Pubs across the country are keeping fingers and toes crossed for good weather when restrictions lift in a couple of weeks.
On April 12, hospitality venues in England will reopen and will be allowed to serve people outdoor with no curfew or substantial meals required with drinks as was required last year.
In Scotland, pubs and restaurants are earmarked to reopen on April 26 for outdoor dining and drinking, but they will have to close at 10pm.
Wales and Northern Ireland have not yet decided when their hospitality venues can reopen their doors.
“We are booking spaces that are covered, so that means that anyone who has booked, whatever the weather, will be covered.

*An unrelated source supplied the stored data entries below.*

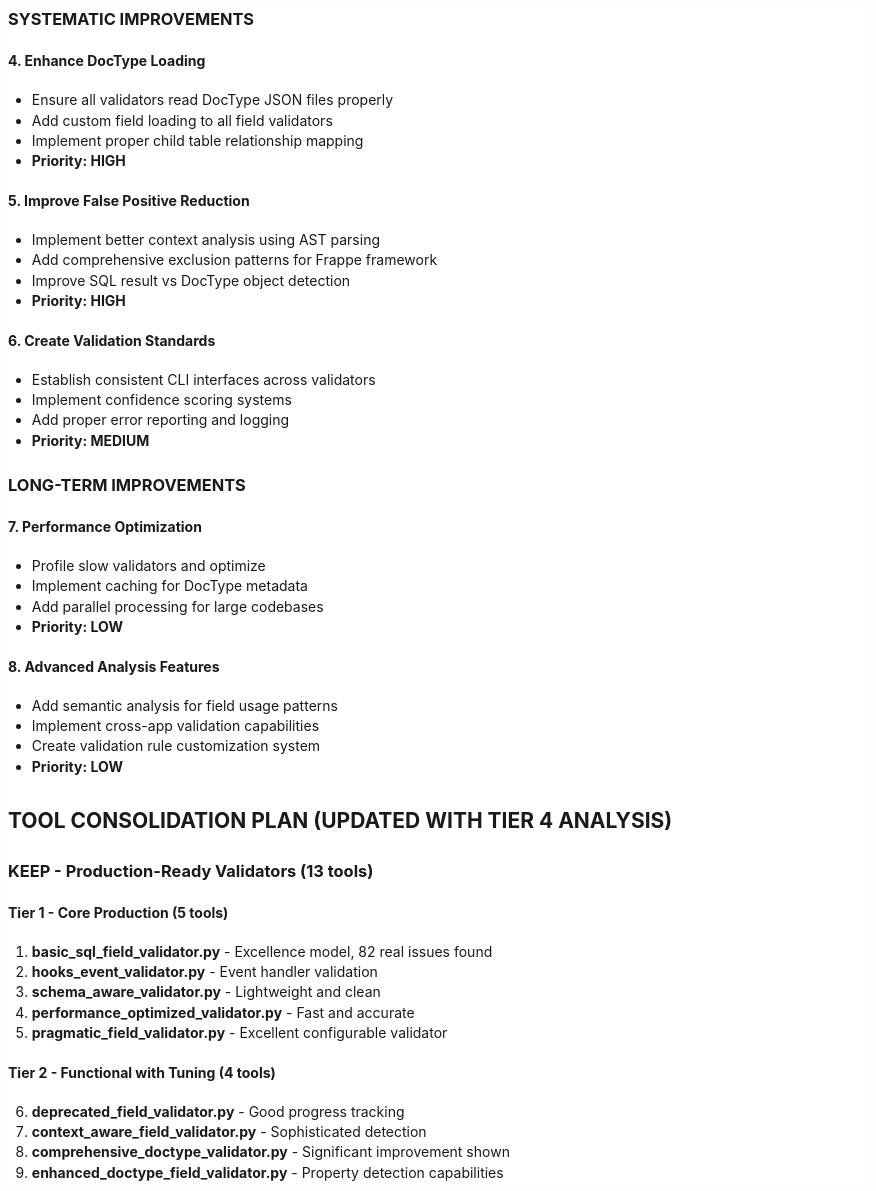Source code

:### SYSTEMATIC IMPROVEMENTS

#### 4. Enhance DocType Loading
- Ensure all validators read DocType JSON files properly
- Add custom field loading to all field validators
- Implement proper child table relationship mapping
- **Priority: HIGH**

#### 5. Improve False Positive Reduction
- Implement better context analysis using AST parsing
- Add comprehensive exclusion patterns for Frappe framework
- Improve SQL result vs DocType object detection
- **Priority: HIGH**

#### 6. Create Validation Standards
- Establish consistent CLI interfaces across validators
- Implement confidence scoring systems
- Add proper error reporting and logging
- **Priority: MEDIUM**

### LONG-TERM IMPROVEMENTS

#### 7. Performance Optimization
- Profile slow validators and optimize
- Implement caching for DocType metadata
- Add parallel processing for large codebases
- **Priority: LOW**

#### 8. Advanced Analysis Features
- Add semantic analysis for field usage patterns
- Implement cross-app validation capabilities
- Create validation rule customization system
- **Priority: LOW**

## TOOL CONSOLIDATION PLAN (UPDATED WITH TIER 4 ANALYSIS)

### KEEP - Production-Ready Validators (13 tools)

#### Tier 1 - Core Production (5 tools)
1. **basic_sql_field_validator.py** - Excellence model, 82 real issues found
2. **hooks_event_validator.py** - Event handler validation
3. **schema_aware_validator.py** - Lightweight and clean
4. **performance_optimized_validator.py** - Fast and accurate
5. **pragmatic_field_validator.py** - Excellent configurable validator

#### Tier 2 - Functional with Tuning (4 tools)
6. **deprecated_field_validator.py** - Good progress tracking
7. **context_aware_field_validator.py** - Sophisticated detection
8. **comprehensive_doctype_validator.py** - Significant improvement shown
9. **enhanced_doctype_field_validator.py** - Property detection capabilities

Then the other space is for other people who come on the day.”
Watson said that pubs in more residential areas and coastal locations, such as Brighton and Norwich, are nearly or fully booked up, but cities like Cambridge, which tend to rely on tourists and students, are not getting the same amount of bookings.
“These plans assume we will have normal April weather – needless to say we have all fingers crossed for a spell of fine weather, in which case we’d look to reopen even more of our businesses, something we’d love to do,” a spokesperson told Proactive.
In England, the FTSE 250 group will restart operations at 400 venues in England with outdoor space, although it’s not taking bookings.
It is also planning to invest £145mln expanding and upgrading its pub estate through a strategy it said will create 2,000 new jobs.
The pipeline consists of 75 projects, 18 of which are new pubs while 57 are “significant extensions and upgrades” to its current chain of 871 locations.
Competitor Fuller, Smith & Turner PLC (LON:FSTA) is taking a phased approach to reopening, with 82 sites to open initially with the remainder of its managed pubs and hotels to be largely trading by May 17. It said around 70% of its tenanted inns are expected to open on April 12.
Fullers has issued a cash call for £53.6mln through a share placing to bolster its balance sheet to catch the pent-up demand.
It wants to ensure it is “as well-positioned as possible to reopen strongly once trading restrictions are lifted”, adding that the funds will also be used to help it return to pre-pandemic debt levels and increase its resilience in case of any delays or changes to the UK’s lockdown easing roadmap.
The bigger picture
Economists at Capital Economics expect that household consumption will go from being the weakest sector of the economy to the strongest, as spending in pubs, restaurants and hotels surges.
In terms of infections, analysts at Liberum reckon the UK is on track to reopen on the dates set by the government’s roadmap even though some people have been worried by rising cases in Europe that could prompt a new wave in the UK.
This is because the percentage of COVID-19 cases “is still declining at a rather nice rate despite the opening of schools” but the actual number won’t go down much because we are testing much more.
“Whilst we’re not sure about nightclubs in June, beer gardens in a couple of weeks and cinemas in May seem very much on the cards,” the broker commented.